Machine Translation for Machines: the Sentiment Classification Use Case
This work addresses the challenge of enhancing translation quality for specific machine tasks, such as sentiment analysis, which is incremental as it builds on existing NMT methods with a new optimization focus.
The paper tackled the problem of improving machine translation for downstream NLP tasks by proposing a neural machine translation approach that generates translations optimized for machine-oriented criteria, specifically sentiment classification, resulting in classification results that outperform general-purpose NMT models and approximate gold standard accuracy on German and Italian Twitter data.

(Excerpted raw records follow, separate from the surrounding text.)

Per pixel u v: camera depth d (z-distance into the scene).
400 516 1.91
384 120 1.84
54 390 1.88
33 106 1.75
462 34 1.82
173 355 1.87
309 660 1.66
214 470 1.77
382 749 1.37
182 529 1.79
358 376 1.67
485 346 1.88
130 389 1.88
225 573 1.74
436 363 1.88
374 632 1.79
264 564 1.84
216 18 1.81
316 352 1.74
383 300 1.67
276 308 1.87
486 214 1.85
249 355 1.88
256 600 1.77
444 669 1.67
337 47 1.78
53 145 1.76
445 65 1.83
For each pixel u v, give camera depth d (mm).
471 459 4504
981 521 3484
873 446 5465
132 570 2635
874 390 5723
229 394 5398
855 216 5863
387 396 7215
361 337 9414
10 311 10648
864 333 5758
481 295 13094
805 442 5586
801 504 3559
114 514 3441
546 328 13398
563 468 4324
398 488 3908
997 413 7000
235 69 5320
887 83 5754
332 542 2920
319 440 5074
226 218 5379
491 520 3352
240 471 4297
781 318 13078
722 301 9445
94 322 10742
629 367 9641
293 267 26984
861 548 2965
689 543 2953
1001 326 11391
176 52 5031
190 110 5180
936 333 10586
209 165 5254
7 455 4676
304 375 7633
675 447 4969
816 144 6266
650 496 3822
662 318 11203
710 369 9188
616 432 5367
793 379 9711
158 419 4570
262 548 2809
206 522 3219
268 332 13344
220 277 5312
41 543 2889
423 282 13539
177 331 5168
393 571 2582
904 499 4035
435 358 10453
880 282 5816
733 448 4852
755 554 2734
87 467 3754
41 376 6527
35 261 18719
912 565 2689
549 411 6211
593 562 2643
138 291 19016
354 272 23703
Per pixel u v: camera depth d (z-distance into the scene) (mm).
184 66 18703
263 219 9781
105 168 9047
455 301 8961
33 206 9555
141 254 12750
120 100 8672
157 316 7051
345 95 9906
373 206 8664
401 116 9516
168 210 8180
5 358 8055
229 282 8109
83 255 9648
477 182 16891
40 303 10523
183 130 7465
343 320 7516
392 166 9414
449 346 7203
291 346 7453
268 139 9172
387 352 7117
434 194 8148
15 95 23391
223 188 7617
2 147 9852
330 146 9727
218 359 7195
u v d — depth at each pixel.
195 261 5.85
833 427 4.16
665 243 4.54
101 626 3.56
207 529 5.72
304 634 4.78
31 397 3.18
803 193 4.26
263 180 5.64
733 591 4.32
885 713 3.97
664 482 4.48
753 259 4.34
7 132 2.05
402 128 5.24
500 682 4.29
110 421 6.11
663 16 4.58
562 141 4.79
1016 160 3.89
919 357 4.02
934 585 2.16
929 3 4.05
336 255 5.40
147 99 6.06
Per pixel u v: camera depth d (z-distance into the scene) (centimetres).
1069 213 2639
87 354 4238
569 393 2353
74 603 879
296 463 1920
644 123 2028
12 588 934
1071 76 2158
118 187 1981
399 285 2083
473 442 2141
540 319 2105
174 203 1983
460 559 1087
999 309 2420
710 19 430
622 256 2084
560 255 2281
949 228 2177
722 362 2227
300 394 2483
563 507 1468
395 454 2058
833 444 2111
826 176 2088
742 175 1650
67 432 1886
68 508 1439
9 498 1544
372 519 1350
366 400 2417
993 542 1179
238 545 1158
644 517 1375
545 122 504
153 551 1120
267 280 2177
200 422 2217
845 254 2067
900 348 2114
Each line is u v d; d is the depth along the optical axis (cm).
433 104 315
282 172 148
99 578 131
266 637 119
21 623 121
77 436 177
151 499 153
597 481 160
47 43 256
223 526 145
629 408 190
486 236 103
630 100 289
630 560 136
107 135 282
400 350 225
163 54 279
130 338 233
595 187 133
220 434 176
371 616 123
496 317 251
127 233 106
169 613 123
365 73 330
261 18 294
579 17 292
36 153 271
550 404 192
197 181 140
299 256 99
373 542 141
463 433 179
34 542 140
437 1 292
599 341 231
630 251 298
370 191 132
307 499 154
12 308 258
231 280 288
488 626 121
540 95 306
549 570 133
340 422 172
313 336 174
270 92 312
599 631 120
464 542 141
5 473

We propose a neural machine translation (NMT) approach that, instead of pursuing adequacy and fluency ("human-oriented" quality criteria), aims to generate translations that are best suited as input to a natural language processing component designed for a specific downstream task (a "machine-oriented" criterion). Towards this objective, we present a reinforcement learning technique based on a new candidate sampling strategy, which exploits the results obtained on the downstream task as weak feedback. Experiments in sentiment classification of Twitter data in German and Italian show that feeding an English classifier with machine-oriented translations significantly improves its performance. Classification results outperform those obtained with translations produced by general-purpose NMT models as well as by an approach based on reinforcement learning. Moreover, our results on both languages approximate the classification accuracy computed on gold standard English tweets.